A virtual machine is a software that takes charge of executing another program. This either can be done by interpreting the instructions of the program, or by compiling parts of it when needed. The second approach is also called just-in-time (JIT) compilation.

The Cacao VM is a virtual machine for Java bytecode. It follows a JIT-only approach meaning that all methods are compiled into native machine code prior execution. This requires a fast compiler to minimize the latency for program execution. Consequently, the compiler, called baseline compiler, uses simple data representation and the passes are highly integrated. While the generated machine code is adequate for most parts of a program, the over-all performance can be improved, if more time for better optimization is invested for frequently executed methods. It can not be decided a priori which methods will be called regularly. To gain this knowledge the virtual machine profiles the run-time behavior of the program and selects methods for recompilation with more efforts. This approach is known as adaptive optimization.

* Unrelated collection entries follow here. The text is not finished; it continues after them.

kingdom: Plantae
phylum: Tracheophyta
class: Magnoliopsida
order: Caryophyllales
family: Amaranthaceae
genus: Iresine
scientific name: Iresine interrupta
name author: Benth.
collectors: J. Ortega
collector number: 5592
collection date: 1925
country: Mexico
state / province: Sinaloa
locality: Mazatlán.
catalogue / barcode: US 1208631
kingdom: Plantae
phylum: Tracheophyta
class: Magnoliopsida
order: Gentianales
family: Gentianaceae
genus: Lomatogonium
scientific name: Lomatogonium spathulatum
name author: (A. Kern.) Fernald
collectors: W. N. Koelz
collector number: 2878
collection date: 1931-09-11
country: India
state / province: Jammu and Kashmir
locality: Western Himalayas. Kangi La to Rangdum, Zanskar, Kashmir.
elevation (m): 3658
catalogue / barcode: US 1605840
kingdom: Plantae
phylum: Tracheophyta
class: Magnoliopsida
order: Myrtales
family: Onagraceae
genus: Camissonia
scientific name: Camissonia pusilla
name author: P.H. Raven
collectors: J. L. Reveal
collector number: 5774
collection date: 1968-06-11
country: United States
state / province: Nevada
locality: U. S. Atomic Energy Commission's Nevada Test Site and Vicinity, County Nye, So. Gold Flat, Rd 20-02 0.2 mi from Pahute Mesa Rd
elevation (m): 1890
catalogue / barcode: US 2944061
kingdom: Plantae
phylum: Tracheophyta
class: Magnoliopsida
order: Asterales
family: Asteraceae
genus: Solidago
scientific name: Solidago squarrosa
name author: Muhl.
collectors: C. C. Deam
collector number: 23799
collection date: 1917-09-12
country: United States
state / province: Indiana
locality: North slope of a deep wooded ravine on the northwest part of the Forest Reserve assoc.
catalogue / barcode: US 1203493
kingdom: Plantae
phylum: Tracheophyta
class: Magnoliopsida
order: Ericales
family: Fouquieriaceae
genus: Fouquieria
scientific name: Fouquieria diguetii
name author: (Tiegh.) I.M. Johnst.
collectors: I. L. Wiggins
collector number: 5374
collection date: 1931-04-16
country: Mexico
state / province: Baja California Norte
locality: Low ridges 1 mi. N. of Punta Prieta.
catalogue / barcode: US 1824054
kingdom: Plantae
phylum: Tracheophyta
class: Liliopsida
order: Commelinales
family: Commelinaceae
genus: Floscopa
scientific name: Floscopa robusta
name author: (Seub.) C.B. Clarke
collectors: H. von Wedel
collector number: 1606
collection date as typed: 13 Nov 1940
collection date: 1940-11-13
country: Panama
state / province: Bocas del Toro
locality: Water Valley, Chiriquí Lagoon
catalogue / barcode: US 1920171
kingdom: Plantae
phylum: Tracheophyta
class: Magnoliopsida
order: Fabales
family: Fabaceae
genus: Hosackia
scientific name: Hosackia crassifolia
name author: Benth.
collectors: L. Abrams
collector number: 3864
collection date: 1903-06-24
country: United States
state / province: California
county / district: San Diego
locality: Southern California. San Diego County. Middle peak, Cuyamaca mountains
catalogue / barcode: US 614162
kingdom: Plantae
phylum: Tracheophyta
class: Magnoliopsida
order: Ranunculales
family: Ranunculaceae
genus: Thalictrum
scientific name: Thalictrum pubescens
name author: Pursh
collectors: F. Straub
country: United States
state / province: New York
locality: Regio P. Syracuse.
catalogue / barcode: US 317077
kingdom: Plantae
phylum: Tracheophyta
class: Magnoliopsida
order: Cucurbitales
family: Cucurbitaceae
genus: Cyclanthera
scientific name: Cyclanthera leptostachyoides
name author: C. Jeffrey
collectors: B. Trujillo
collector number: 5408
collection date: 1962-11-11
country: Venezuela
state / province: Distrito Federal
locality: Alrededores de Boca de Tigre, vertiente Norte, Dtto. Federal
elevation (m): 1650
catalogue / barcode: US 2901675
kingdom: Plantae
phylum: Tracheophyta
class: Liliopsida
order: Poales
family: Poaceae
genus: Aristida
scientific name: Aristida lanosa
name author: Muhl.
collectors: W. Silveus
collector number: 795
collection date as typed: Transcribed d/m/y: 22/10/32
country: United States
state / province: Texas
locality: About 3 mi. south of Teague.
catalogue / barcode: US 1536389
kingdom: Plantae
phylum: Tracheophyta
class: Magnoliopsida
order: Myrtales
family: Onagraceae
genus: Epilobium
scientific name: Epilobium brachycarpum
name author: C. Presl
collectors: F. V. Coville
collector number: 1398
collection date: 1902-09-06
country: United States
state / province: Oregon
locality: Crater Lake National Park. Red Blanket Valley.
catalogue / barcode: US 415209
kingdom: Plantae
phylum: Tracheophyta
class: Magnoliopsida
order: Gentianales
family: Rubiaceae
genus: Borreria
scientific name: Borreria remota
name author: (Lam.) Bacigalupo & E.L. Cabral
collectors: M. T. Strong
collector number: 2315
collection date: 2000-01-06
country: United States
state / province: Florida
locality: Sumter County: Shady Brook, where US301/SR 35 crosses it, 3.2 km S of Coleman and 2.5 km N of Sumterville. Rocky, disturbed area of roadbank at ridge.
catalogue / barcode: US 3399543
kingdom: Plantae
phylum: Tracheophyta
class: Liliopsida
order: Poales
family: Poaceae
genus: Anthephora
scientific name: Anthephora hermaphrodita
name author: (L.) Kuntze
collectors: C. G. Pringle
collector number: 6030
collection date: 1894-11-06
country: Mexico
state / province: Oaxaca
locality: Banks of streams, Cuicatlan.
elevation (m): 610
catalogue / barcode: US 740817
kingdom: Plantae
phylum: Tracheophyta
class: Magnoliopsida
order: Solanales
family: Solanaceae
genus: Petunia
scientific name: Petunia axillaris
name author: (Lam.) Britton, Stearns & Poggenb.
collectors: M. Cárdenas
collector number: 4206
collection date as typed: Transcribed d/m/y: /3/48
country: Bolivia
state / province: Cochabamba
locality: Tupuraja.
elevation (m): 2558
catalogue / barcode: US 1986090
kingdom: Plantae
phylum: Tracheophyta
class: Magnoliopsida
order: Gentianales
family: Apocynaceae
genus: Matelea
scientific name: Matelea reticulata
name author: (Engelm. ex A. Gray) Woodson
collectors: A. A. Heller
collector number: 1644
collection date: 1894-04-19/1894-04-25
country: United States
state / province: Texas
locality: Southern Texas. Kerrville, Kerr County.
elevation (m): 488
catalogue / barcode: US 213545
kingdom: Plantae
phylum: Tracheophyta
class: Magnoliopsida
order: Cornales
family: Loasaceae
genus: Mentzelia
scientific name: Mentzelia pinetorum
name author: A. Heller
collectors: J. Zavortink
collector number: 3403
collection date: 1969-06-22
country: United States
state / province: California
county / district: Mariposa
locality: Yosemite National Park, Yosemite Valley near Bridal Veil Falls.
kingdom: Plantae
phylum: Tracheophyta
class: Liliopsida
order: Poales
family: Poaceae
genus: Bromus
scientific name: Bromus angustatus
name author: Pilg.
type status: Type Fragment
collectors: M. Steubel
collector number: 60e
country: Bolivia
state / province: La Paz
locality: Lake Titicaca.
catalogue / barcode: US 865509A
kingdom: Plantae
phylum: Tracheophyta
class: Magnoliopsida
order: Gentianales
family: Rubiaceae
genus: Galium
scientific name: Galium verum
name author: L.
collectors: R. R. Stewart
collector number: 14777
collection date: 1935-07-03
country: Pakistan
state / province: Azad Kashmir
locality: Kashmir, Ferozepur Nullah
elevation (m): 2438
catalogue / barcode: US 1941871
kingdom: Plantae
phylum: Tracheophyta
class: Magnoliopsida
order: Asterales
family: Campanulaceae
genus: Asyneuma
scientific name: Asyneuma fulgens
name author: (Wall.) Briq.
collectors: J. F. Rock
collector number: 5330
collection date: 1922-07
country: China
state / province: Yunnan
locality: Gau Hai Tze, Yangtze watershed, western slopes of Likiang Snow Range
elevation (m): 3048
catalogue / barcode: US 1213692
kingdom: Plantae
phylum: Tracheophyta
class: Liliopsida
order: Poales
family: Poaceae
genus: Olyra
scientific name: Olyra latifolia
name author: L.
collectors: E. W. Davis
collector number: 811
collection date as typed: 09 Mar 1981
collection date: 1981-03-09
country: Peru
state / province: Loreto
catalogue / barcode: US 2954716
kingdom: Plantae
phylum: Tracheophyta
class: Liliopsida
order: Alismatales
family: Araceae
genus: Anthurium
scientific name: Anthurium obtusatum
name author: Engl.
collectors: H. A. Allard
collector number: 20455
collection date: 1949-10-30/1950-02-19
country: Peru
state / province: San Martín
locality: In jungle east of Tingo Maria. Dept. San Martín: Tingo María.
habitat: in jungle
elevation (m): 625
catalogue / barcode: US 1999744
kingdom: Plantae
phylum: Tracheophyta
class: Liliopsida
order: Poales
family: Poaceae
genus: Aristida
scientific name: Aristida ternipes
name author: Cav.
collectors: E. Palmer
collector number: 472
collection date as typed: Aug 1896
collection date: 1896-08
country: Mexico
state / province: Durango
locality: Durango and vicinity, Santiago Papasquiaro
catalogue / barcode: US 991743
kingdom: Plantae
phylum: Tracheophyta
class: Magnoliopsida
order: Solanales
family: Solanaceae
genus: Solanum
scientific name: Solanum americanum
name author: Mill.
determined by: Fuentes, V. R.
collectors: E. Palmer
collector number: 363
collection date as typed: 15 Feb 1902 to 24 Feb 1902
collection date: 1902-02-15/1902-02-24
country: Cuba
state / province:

So far the Cacao VM uses the baseline compiler with a higher optimization level for recompilation. This approach has two problems. On the one hand, the additional optimizations complicate the baseline compiler and maintenance is more difficult. On the other hand and more important, due to the simple but efficient construction the baseline compiler is inflexible and new optimizations are hard to implement.

This work presents a new compilation framework for Cacao, which replaces the baseline compiler as the optimizing compiler. It features two intermediate representations. The graph-based high-level representation is intended for program analysis and transformation. It is designed to make optimization development fast and easy. The low-level representation is focused on tasks close to the machine level, like register allocation and code emission. The compiler contains a pass manager to administer the execution and data exchange of passes. Currently, the transformation pipeline includes IR construction, structural analysis, scheduling, instruction selection, register allocation and code emission.

An empirical comparison between the baseline compiler and the new framework discloses the potential of the new framework and sets the agenda for future directions of the project.